_Problem to work on_
Every line of the data is to be output verbatim.

_Extracted data_
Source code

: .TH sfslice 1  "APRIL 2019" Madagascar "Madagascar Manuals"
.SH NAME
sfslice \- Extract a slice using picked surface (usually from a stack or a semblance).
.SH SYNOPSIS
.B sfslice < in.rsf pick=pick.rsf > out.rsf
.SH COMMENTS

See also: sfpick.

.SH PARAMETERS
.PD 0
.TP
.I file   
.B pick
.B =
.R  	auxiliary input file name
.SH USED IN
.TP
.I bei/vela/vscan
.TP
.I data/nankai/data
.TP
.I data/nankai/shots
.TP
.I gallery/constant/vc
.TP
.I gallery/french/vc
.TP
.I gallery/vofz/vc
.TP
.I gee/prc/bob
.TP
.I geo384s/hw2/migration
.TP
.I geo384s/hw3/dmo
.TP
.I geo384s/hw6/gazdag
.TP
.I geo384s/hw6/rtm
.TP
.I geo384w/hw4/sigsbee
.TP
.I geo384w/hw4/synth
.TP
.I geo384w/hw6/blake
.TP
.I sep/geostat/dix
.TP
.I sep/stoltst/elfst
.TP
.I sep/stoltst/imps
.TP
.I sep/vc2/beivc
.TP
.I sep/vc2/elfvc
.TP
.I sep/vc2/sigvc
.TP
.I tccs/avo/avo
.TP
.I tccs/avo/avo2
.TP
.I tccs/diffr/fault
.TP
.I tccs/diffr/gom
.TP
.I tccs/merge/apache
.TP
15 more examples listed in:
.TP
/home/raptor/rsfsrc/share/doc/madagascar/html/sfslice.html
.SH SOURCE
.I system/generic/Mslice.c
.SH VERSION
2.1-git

_Result_
Source code

: .TH sfslice 1  "APRIL 2019" Madagascar "Madagascar Manuals"
.SH NAME
sfslice \- Extract a slice using picked surface (usually from a stack or a semblance).
.SH SYNOPSIS
.B sfslice < in.rsf pick=pick.rsf > out.rsf
.SH COMMENTS

See also: sfpick.

.SH PARAMETERS
.PD 0
.TP
.I file   
.B pick
.B =
.R  	auxiliary input file name
.SH USED IN
.TP
.I bei/vela/vscan
.TP
.I data/nankai/data
.TP
.I data/nankai/shots
.TP
.I gallery/constant/vc
.TP
.I gallery/french/vc
.TP
.I gallery/vofz/vc
.TP
.I gee/prc/bob
.TP
.I geo384s/hw2/migration
.TP
.I geo384s/hw3/dmo
.TP
.I geo384s/hw6/gazdag
.TP
.I geo384s/hw6/rtm
.TP
.I geo384w/hw4/sigsbee
.TP
.I geo384w/hw4/synth
.TP
.I geo384w/hw6/blake
.TP
.I sep/geostat/dix
.TP
.I sep/stoltst/elfst
.TP
.I sep/stoltst/imps
.TP
.I sep/vc2/beivc
.TP
.I sep/vc2/elfvc
.TP
.I sep/vc2/sigvc
.TP
.I tccs/avo/avo
.TP
.I tccs/avo/avo2
.TP
.I tccs/diffr/fault
.TP
.I tccs/diffr/gom
.TP
.I tccs/merge/apache
.TP
15 more examples listed in:
.TP
/home/raptor/rsfsrc/share/doc/madagascar/html/sfslice.html
.SH SOURCE
.I system/generic/Mslice.c
.SH VERSION
2.1-git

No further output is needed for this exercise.